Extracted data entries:
•••
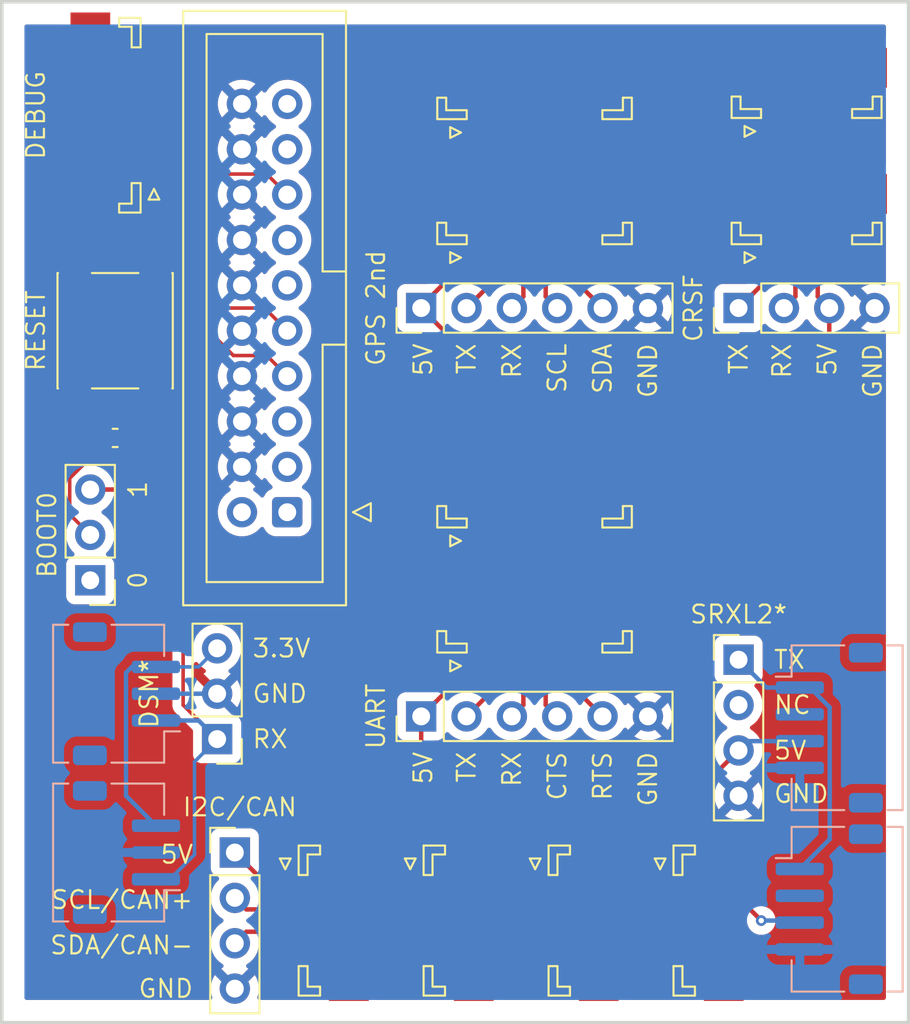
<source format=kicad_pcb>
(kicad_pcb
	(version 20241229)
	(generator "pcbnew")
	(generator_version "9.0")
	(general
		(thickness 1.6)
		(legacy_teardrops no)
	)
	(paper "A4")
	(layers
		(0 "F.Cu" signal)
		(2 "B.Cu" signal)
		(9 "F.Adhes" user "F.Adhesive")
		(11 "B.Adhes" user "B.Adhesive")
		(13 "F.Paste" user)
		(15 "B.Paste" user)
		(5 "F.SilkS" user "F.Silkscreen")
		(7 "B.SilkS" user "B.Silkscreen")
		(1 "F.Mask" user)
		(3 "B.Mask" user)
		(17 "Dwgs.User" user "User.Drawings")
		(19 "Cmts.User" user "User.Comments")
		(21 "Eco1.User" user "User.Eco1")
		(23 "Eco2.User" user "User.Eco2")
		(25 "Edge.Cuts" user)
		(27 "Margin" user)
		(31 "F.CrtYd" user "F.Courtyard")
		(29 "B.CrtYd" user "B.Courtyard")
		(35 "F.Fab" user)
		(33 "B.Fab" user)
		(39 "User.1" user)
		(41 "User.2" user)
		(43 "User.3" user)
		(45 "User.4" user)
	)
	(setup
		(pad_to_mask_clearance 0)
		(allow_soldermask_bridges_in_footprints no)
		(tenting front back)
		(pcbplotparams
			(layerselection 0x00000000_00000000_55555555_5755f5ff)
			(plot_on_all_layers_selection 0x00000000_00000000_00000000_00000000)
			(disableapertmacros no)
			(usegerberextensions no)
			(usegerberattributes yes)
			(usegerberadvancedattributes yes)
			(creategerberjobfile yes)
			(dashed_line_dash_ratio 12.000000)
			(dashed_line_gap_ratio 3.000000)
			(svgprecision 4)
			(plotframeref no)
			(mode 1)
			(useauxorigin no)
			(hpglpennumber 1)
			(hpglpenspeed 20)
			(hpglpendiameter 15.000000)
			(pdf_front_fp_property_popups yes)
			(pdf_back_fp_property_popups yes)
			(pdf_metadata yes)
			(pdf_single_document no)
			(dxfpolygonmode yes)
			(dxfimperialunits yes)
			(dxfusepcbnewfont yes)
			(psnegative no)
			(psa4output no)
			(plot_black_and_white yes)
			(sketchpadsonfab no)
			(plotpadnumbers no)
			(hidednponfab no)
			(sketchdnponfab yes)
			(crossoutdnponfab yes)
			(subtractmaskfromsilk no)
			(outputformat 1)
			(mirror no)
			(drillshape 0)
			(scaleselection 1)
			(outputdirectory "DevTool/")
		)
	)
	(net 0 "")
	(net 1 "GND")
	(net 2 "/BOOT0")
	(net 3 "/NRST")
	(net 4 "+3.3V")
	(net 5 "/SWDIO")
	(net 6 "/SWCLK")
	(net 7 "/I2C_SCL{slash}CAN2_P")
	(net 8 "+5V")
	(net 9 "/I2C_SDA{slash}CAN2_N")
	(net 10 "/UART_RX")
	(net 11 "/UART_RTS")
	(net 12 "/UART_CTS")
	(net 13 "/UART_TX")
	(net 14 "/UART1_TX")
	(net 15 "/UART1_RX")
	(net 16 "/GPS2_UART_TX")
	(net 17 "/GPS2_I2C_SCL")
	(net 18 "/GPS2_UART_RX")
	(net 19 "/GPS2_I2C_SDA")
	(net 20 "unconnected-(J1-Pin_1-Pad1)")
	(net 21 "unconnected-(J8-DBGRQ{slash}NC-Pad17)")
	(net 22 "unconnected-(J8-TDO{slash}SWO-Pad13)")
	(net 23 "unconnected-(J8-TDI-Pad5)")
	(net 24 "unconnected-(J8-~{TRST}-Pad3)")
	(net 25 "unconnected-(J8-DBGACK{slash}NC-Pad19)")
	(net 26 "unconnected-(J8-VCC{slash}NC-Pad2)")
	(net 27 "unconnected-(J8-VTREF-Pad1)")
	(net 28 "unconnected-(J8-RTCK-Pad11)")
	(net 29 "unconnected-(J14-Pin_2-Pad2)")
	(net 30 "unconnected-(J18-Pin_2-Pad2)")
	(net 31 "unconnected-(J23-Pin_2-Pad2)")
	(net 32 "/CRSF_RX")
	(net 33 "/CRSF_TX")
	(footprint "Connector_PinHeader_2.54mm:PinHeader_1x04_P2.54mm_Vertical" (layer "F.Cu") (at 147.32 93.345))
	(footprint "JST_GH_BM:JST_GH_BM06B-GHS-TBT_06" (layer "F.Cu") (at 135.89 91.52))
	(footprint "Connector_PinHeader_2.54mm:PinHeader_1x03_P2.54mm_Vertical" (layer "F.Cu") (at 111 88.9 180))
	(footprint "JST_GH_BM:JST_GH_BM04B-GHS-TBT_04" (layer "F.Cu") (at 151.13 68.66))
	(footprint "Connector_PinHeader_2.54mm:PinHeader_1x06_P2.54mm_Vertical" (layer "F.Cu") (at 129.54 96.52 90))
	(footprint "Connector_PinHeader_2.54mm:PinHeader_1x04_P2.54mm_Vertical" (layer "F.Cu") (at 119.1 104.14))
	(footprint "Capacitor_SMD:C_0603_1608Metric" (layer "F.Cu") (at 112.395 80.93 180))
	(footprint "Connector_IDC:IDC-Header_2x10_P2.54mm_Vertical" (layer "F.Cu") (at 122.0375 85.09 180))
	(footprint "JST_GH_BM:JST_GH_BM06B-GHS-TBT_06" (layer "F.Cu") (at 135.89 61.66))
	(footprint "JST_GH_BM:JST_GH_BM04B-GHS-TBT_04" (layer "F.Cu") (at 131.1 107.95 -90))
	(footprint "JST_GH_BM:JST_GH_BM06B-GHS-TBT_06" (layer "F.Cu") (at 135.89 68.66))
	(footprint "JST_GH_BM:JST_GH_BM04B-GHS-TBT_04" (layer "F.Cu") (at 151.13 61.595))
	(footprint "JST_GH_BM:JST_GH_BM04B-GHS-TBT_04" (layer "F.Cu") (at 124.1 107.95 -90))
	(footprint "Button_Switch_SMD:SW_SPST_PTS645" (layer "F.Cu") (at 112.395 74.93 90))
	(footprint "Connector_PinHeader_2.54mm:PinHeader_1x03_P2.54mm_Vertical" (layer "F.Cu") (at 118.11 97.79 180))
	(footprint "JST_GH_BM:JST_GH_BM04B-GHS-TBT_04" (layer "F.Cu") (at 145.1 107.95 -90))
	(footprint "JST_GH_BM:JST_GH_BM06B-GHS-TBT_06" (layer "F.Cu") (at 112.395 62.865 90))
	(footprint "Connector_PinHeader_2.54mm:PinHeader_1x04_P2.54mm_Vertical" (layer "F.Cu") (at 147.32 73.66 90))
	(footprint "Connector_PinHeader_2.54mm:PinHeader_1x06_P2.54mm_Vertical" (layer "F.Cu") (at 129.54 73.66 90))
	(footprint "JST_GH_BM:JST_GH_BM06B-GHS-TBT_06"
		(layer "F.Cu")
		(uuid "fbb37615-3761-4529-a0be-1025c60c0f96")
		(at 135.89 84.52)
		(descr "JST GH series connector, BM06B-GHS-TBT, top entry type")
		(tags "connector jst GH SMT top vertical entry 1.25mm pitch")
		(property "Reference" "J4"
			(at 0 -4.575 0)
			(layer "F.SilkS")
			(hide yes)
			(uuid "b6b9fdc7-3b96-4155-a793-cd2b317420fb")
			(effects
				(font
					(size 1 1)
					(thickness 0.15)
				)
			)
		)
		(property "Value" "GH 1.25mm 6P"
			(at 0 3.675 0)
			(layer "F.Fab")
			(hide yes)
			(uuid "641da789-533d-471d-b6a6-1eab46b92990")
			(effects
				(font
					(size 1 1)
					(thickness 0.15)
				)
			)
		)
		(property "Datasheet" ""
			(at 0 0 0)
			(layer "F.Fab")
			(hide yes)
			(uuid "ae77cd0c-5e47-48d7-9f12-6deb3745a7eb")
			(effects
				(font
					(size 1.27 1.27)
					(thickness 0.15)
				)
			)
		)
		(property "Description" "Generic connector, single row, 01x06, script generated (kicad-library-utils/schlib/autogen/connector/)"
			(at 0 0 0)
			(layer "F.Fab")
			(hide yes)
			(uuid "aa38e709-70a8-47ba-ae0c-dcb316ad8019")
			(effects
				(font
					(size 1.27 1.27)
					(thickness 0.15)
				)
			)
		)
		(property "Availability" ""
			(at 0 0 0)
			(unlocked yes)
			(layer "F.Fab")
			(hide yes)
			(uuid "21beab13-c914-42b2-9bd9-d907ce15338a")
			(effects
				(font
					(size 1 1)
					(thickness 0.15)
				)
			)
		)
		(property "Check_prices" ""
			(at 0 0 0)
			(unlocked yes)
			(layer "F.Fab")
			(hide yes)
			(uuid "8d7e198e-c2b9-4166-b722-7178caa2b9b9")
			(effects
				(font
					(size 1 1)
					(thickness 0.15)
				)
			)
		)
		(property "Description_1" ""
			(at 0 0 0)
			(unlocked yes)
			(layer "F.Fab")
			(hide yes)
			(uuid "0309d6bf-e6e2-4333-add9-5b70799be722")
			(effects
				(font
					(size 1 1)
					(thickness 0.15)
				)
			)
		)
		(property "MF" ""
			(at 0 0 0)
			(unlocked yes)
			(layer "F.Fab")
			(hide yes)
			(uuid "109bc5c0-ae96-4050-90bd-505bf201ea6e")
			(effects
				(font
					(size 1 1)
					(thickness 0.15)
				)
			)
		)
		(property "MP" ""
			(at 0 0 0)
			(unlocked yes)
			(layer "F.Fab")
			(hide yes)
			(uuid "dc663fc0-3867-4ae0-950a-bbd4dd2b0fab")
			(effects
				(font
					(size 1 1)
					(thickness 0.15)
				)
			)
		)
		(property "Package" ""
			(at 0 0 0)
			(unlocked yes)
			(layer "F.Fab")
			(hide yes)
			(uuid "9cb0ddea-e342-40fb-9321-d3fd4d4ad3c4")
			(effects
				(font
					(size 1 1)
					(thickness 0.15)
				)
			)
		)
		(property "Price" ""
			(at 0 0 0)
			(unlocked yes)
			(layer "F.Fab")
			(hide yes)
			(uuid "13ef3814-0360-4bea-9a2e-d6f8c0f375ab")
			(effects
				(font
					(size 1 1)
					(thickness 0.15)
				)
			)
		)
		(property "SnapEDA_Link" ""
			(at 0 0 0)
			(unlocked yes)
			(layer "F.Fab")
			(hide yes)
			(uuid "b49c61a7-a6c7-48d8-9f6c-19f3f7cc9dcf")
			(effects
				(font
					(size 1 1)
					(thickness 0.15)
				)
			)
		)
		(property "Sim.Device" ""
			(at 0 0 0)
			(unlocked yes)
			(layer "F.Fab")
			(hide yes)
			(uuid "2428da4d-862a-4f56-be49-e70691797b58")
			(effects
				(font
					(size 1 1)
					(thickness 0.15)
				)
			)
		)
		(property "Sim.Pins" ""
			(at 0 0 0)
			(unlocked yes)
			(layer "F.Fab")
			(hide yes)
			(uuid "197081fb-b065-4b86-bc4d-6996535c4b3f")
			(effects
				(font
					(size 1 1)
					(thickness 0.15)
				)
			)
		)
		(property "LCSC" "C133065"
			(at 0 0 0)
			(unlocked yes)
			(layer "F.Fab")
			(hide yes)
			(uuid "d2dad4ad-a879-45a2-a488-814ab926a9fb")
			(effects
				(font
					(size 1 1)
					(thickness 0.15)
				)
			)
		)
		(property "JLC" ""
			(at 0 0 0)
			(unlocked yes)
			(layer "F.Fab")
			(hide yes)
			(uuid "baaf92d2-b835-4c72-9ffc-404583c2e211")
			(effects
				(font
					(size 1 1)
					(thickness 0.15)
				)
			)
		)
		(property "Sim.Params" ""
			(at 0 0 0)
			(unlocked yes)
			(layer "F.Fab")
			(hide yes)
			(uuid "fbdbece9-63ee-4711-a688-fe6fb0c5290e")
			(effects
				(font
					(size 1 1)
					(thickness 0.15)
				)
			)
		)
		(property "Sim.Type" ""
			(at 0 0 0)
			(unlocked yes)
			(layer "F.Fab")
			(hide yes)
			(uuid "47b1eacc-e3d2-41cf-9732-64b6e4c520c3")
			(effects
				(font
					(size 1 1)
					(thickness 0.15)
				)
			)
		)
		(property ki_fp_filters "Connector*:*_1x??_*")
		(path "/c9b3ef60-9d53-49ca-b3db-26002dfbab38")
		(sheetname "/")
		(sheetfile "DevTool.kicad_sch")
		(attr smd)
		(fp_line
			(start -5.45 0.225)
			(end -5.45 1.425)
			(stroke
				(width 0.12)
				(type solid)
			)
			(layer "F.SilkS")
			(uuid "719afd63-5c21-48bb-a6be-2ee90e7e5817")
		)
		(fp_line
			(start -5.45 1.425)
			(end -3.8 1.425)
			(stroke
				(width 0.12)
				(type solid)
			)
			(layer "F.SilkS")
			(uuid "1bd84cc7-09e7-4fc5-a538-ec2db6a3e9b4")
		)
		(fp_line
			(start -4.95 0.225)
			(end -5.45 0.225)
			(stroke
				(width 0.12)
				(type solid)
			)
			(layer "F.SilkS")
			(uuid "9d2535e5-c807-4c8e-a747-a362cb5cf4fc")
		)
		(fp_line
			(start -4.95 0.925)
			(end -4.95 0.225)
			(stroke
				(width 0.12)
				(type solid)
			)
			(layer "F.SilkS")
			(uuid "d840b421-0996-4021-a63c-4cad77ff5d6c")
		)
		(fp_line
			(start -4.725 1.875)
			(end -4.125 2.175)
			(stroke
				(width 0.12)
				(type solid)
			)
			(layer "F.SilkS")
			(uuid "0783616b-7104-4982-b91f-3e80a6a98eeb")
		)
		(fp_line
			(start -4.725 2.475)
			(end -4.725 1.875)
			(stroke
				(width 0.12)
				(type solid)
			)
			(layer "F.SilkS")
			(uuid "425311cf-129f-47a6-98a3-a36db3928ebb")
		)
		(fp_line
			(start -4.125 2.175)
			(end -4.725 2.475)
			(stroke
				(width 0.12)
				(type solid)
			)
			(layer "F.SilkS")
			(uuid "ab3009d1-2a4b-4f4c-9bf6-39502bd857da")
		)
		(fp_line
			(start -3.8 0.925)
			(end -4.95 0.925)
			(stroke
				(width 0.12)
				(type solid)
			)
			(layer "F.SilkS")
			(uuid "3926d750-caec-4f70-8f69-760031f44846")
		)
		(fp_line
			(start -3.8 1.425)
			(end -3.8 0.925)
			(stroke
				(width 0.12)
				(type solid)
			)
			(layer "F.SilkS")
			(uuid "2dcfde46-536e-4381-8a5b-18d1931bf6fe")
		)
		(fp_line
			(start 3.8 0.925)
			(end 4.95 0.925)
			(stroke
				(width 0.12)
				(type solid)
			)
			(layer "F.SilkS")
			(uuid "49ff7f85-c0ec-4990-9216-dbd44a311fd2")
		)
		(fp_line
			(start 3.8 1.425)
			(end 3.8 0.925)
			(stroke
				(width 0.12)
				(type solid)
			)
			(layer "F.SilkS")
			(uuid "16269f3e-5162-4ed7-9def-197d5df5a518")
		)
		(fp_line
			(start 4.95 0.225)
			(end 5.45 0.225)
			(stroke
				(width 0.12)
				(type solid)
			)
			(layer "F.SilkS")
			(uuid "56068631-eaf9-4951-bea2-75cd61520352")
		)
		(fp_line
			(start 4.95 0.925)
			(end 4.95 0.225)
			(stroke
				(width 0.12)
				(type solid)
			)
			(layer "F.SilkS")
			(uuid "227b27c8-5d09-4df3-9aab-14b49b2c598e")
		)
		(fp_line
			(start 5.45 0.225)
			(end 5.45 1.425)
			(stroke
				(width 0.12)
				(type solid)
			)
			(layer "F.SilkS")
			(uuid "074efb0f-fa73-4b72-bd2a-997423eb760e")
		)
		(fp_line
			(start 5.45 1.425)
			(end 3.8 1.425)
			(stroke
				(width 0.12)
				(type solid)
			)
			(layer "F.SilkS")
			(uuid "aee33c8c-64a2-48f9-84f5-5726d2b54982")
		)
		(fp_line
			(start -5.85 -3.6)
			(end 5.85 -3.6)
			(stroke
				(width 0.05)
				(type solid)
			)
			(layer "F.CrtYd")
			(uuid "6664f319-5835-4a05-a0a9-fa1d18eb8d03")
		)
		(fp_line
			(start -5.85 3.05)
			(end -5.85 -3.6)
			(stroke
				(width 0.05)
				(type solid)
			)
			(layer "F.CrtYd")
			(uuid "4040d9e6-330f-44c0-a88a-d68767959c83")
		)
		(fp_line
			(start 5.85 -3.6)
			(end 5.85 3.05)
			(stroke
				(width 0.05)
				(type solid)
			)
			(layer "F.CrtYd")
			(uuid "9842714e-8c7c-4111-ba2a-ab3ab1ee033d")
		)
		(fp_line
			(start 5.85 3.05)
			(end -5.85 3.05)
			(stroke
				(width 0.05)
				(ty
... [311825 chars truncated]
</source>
•••
Going line by line through the data, tally each one that includes the string "slash", and answer with the tally only.

6